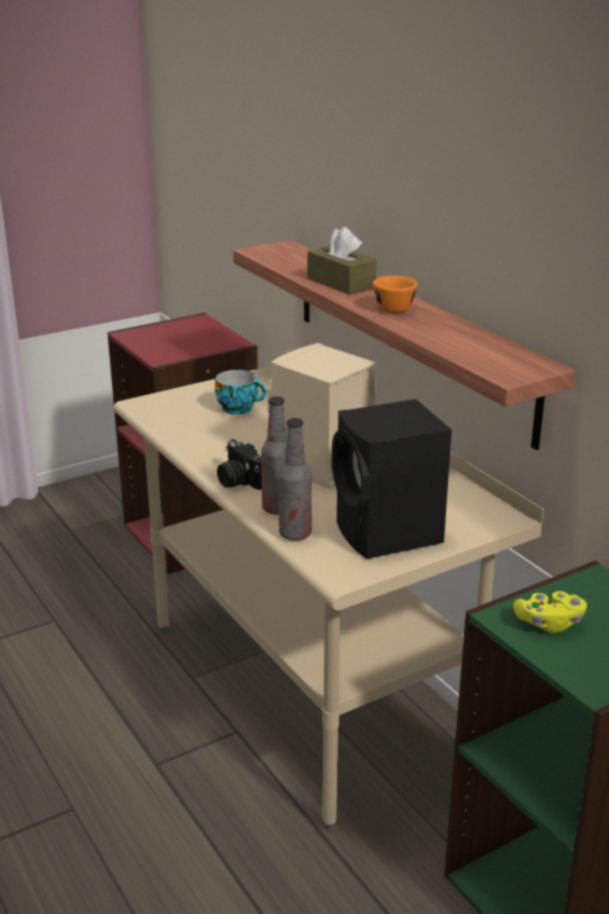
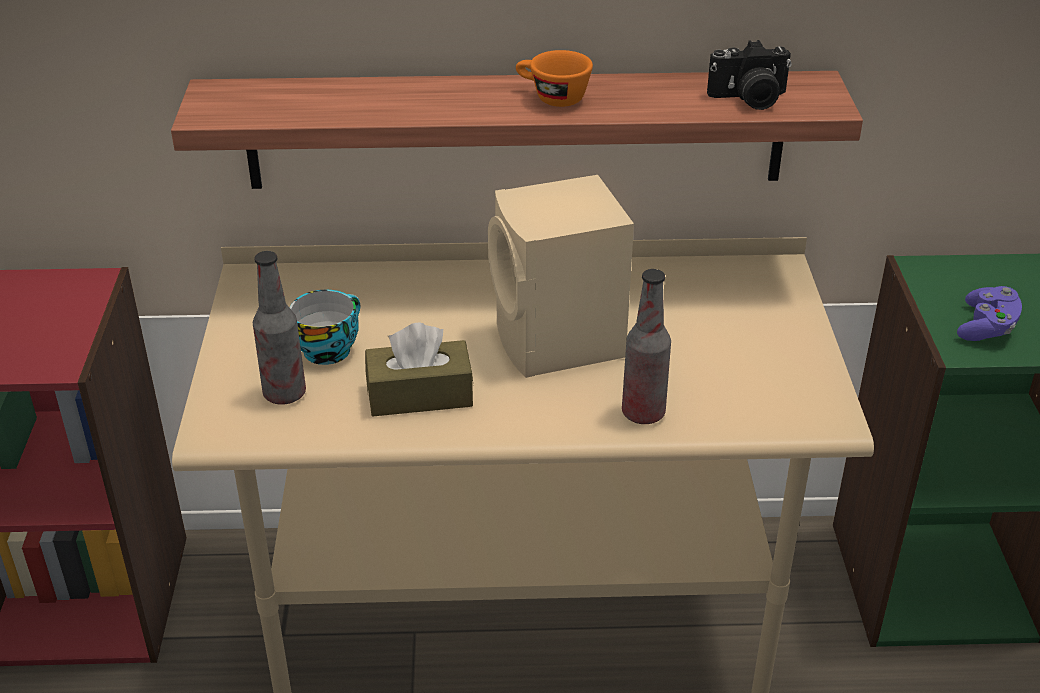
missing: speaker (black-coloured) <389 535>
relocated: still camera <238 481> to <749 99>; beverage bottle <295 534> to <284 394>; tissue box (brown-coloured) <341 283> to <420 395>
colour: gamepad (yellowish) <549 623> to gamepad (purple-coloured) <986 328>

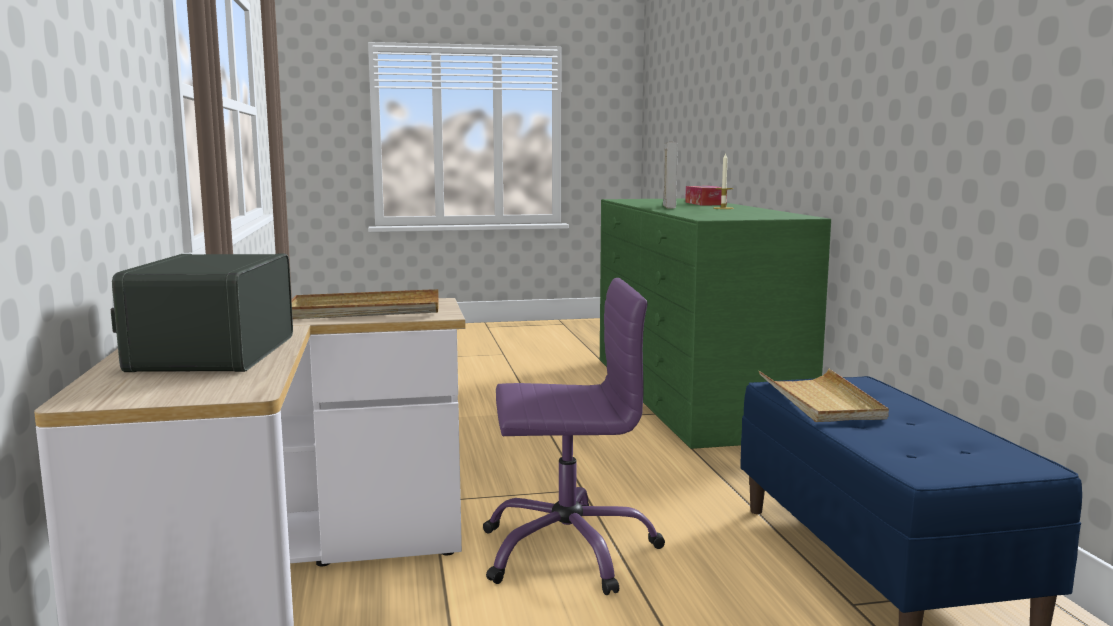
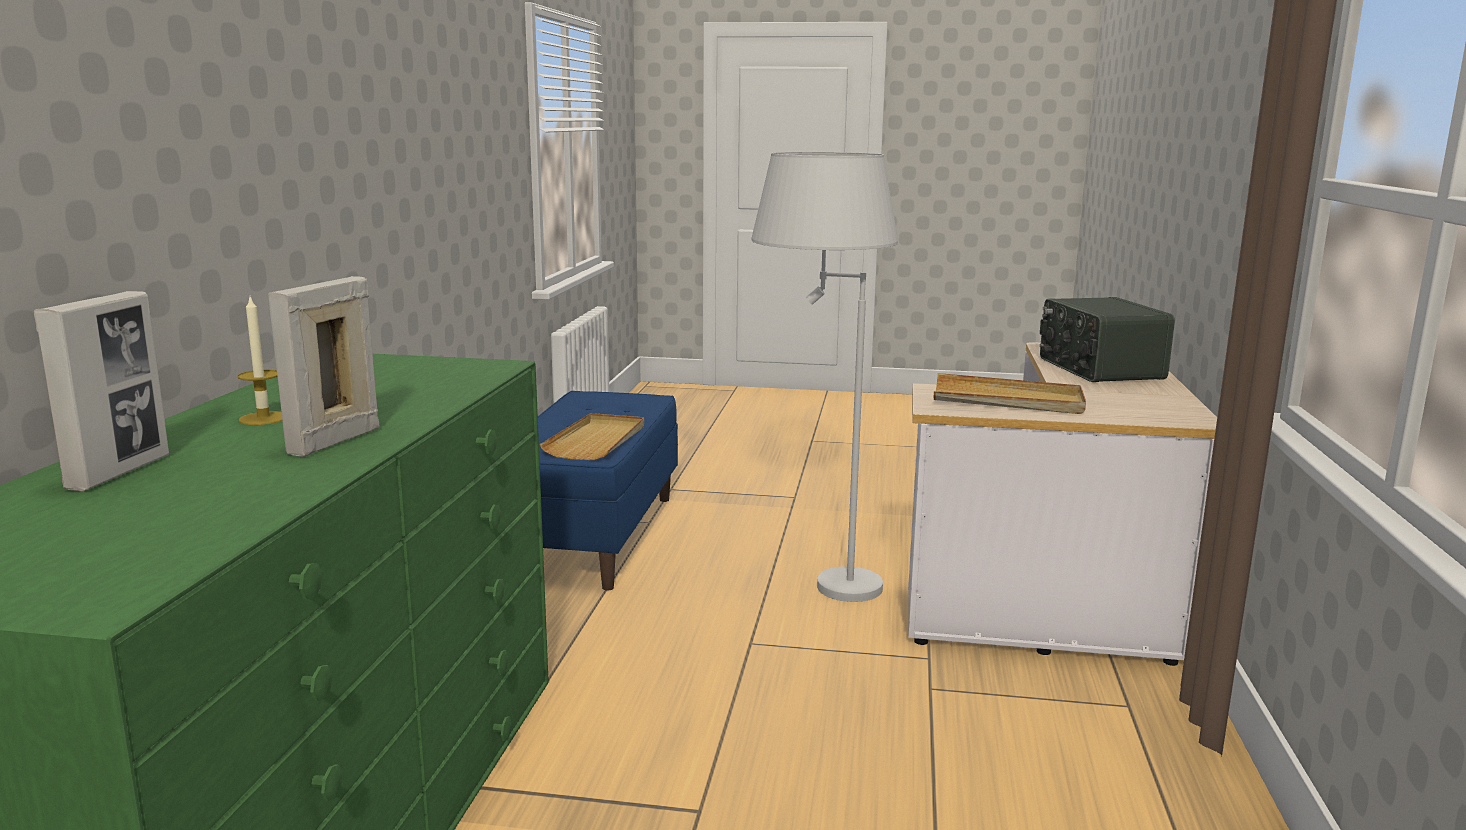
exchanged: computer chair (purple-coloured) <568 550> to floor lamp (white) <813 583>; tissue box <705 203> to photo frame <119 472>
spun: radio receiver <211 353> = <1098 369> 150 degrees clockwise

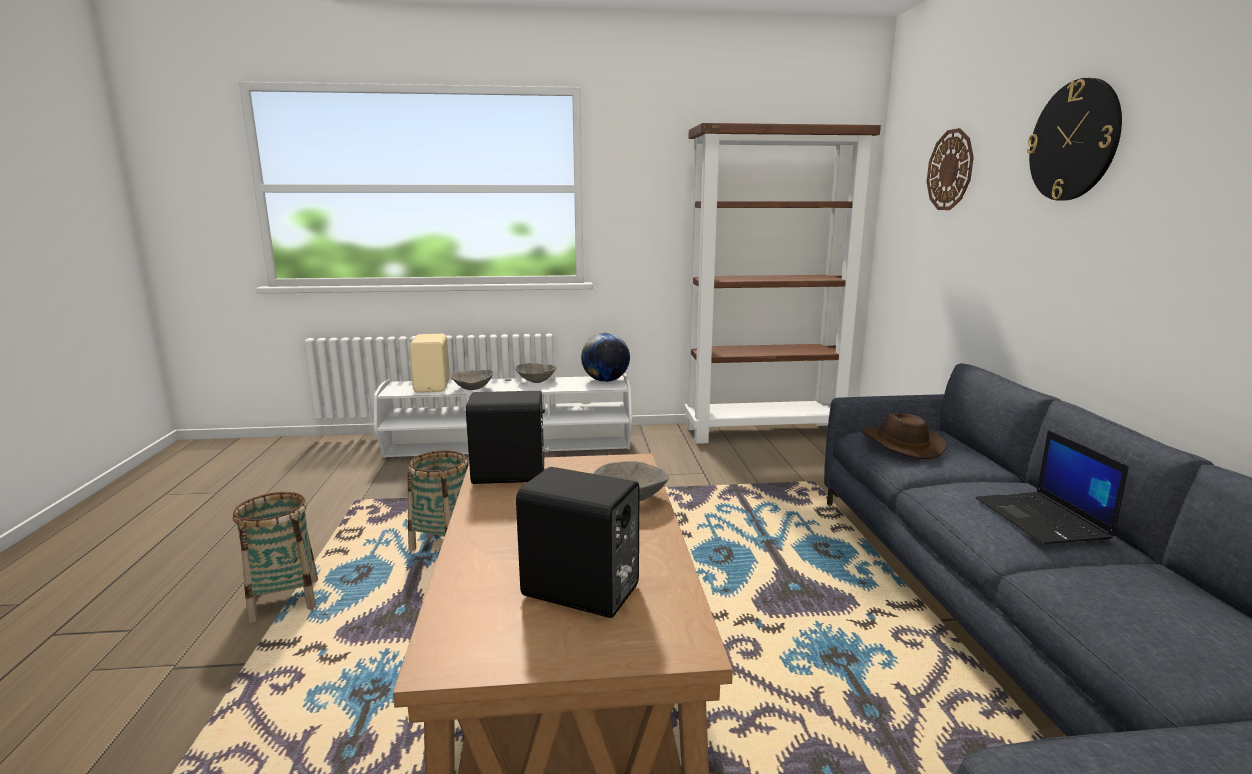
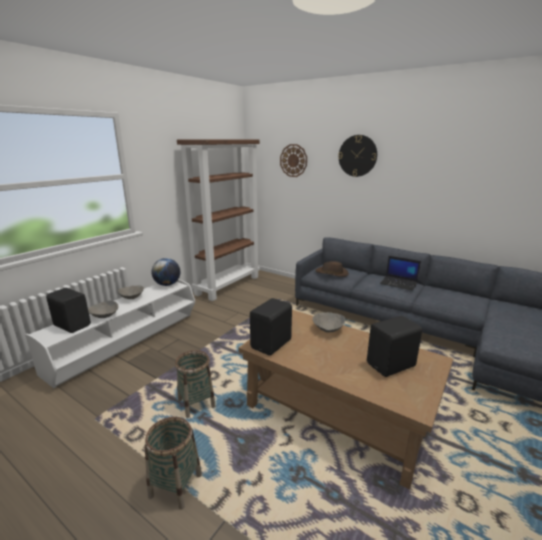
colour: speaker (beige) <433 386> to speaker (black-coloured) <73 325>

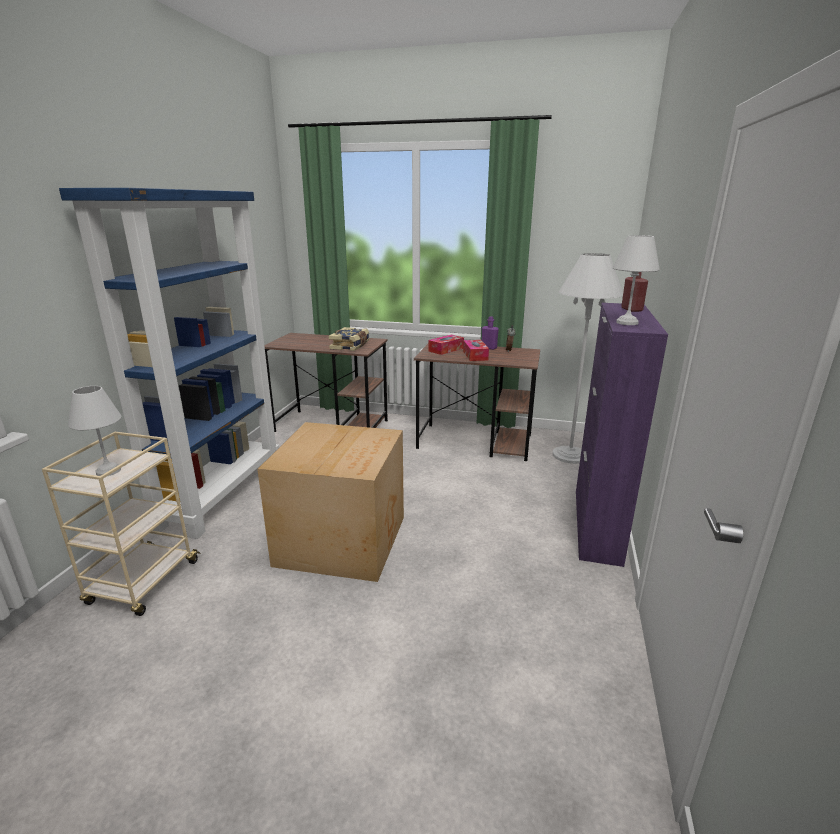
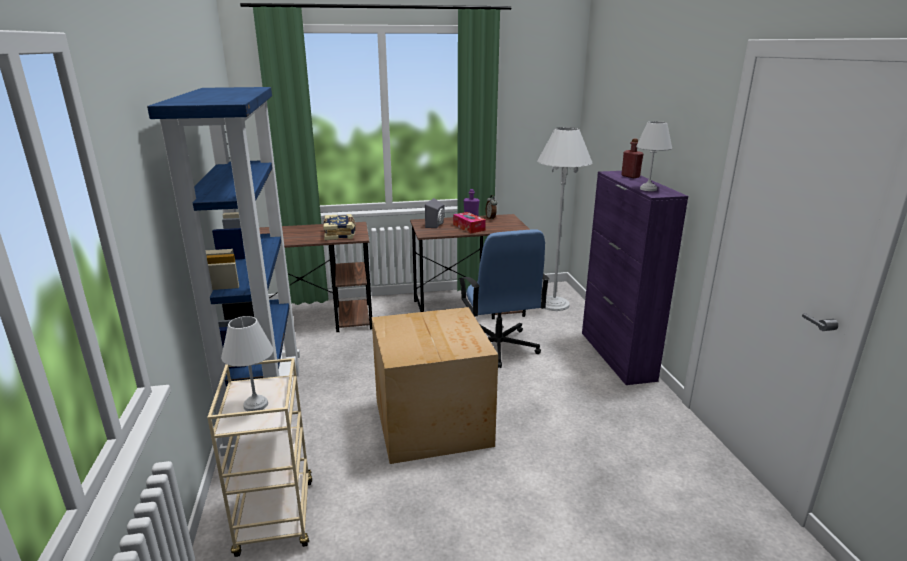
appeared: computer chair (blue-coloured) <498 347>
exchanged: tissue box <446 350> to speaker (greyish) <436 225>

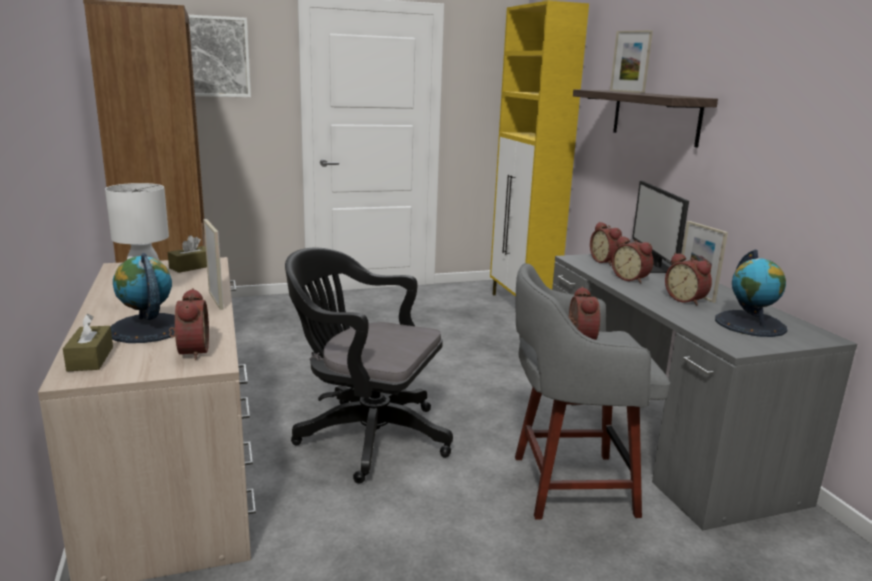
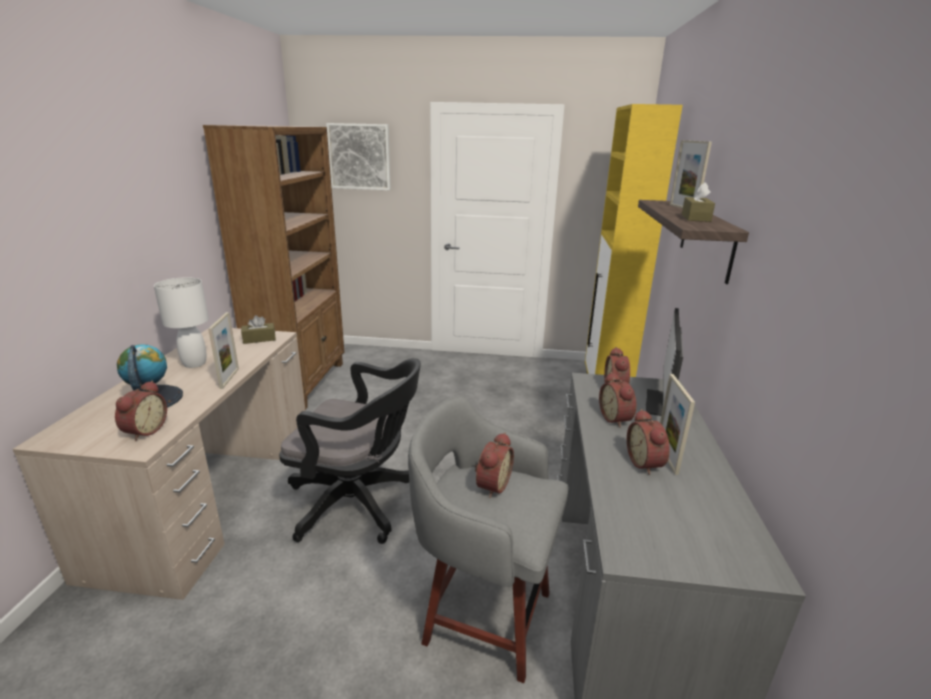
missing: desk globe <750 324>
relocated: tissue box (brown-coloured) <90 359> to <695 218>
spun: computer chair (black-coloured) <366 436> = <359 504> 150 degrees clockwise

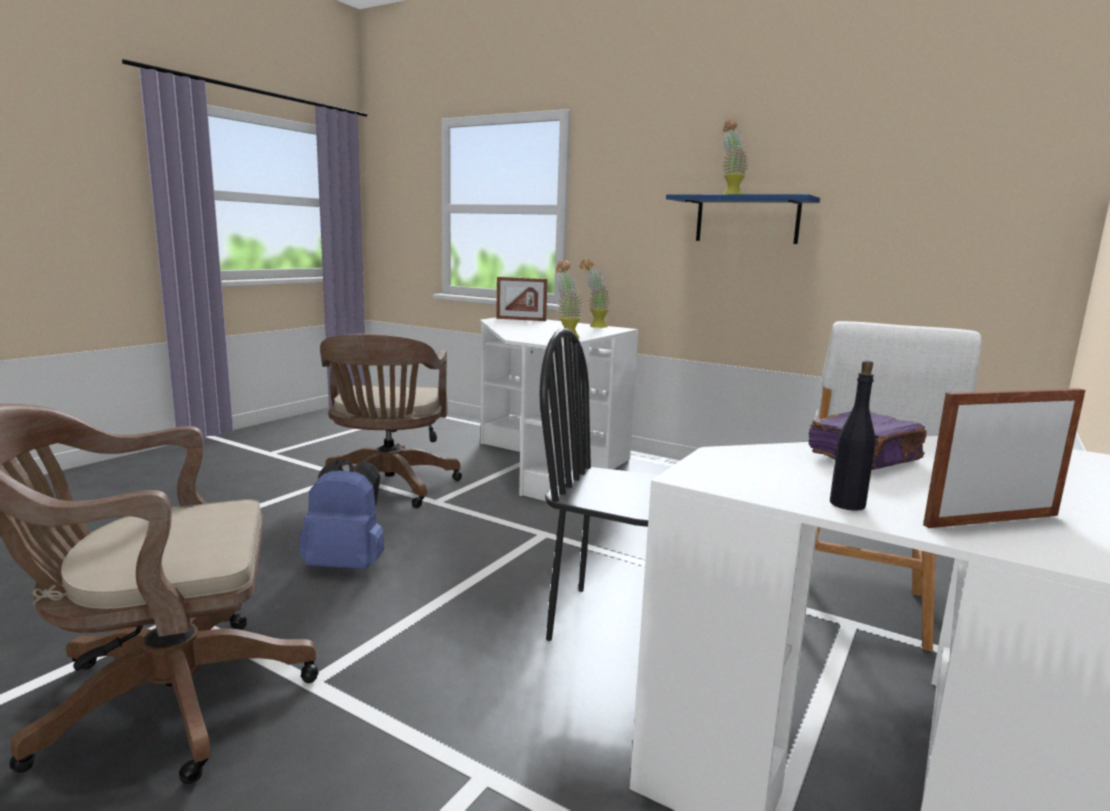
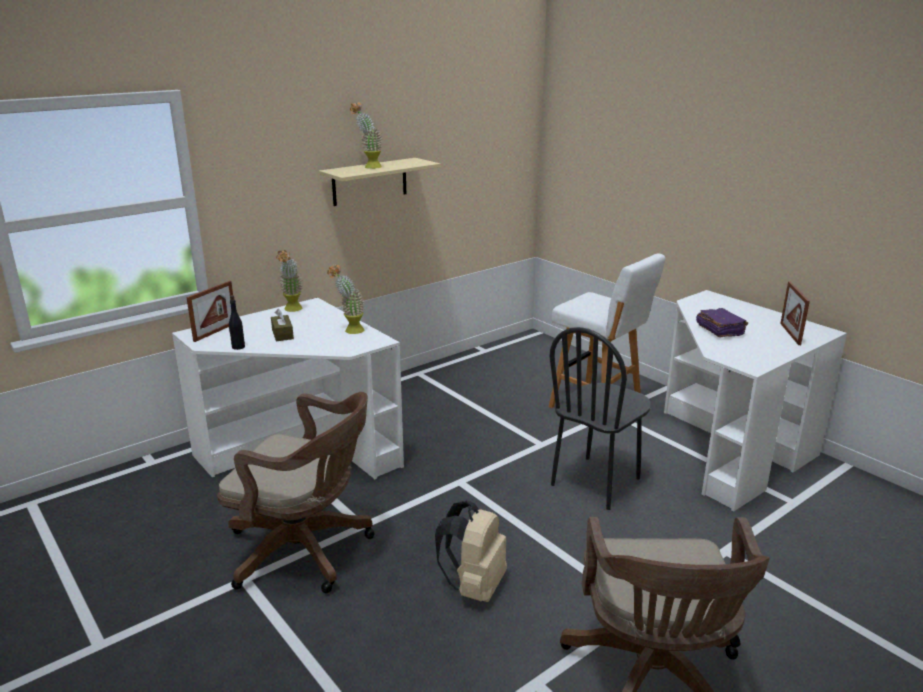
appeared: tissue box (brown-coloured) <282 334>
relocated: beverage bottle (black-coloured) <846 504> to <238 347>
colour: backpack (blue-coloured) <347 564> to backpack (beige) <474 586>; wall shelf (blue-coloured) <747 220> to wall shelf (beige) <369 181>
---
WHAT TO DO
Without any pictures, retype the records above exactly.

ANSWER SECTION
missing: speaker (black-coloured) <389 535>
relocated: still camera <238 481> to <749 99>; beverage bottle <295 534> to <284 394>; tissue box (brown-coloured) <341 283> to <420 395>
colour: gamepad (yellowish) <549 623> to gamepad (purple-coloured) <986 328>

exchanged: computer chair (purple-coloured) <568 550> to floor lamp (white) <813 583>; tissue box <705 203> to photo frame <119 472>
spun: radio receiver <211 353> = <1098 369> 150 degrees clockwise

colour: speaker (beige) <433 386> to speaker (black-coloured) <73 325>

appeared: computer chair (blue-coloured) <498 347>
exchanged: tissue box <446 350> to speaker (greyish) <436 225>

missing: desk globe <750 324>
relocated: tissue box (brown-coloured) <90 359> to <695 218>
spun: computer chair (black-coloured) <366 436> = <359 504> 150 degrees clockwise

appeared: tissue box (brown-coloured) <282 334>
relocated: beverage bottle (black-coloured) <846 504> to <238 347>
colour: backpack (blue-coloured) <347 564> to backpack (beige) <474 586>; wall shelf (blue-coloured) <747 220> to wall shelf (beige) <369 181>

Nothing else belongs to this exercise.